We had reached the shade of a massive elm tree at the bottom of the garden. A rough bench had been built around the trunk and we sat on this, looking back at the house. I turned to Daniel.
“You could enjoy the benefit of my expertise if you’d only share your cases with me.” I said in what I hoped was a casual manner.
“Molly, we’ve been through this. You know I’m not supposed to discuss police business.”
“Surely that doesn’t apply to your wife—especially a wife who has been a darned good detective.”
“As it is I’m already ragged by the other fellows about my wife solving my cases for me.”
“There you are then. So it doesn’t matter if you discuss them with me.”
Daniel sighed. We sat for a while in silence, listening to the click of a mower in a distant garden.
“I’ll tell you one thing,” he said. “I think your brother has left the city. We’ve not found a trace of him anywhere, and none of my usual sources of information in the Lower East Side has seen him.”
“That’s good news,” I said. “I was so worried he’d be caught.”
“Of course you were. I understand that. It can’t have been easy feeling that you were trapped in the middle. That was precisely why I wanted you safely out of the city.”
We fell silent again while I considered things. “We don’t know for sure that he was sent here to make contact with the anarchist group, do we?”
“We don’t.”
“Have you managed to find them yet?”
“The anarchists?” He shook his head. “Not yet. All that we have is the vaguest of hints—intercepted messages between Europe and America that mean nothing to any of us. And between you and me, I’ve backed off from trying too hard. After I found out that John Wilkie had approached my wife to work behind my back, I decided he could do his own searching without the help of my informants.”
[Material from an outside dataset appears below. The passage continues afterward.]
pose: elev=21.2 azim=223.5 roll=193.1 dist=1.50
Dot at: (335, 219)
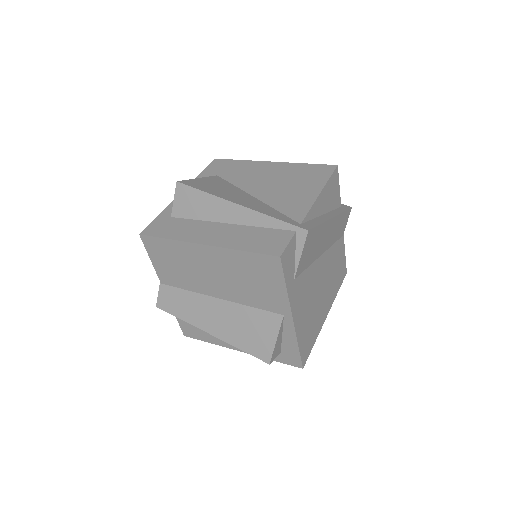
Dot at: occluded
“So you’re off that case then?”
“Not officially. But let’s just say that it’s no longer my main priority.”
“I’m glad,” I said. “Anarchists are known to be ruthless. I don’t want to find that our house has been blown to pieces with a bomb.”
He smiled. “I don’t think that’s likely to happen. They only blow up important people—people whose death can bring a country to its knees.”
“So you don’t know which country they are aiming at?”
He shook his head. “Although we have reason to believe it’s either England or America. Apart from that, as I say, it’s all rumor.”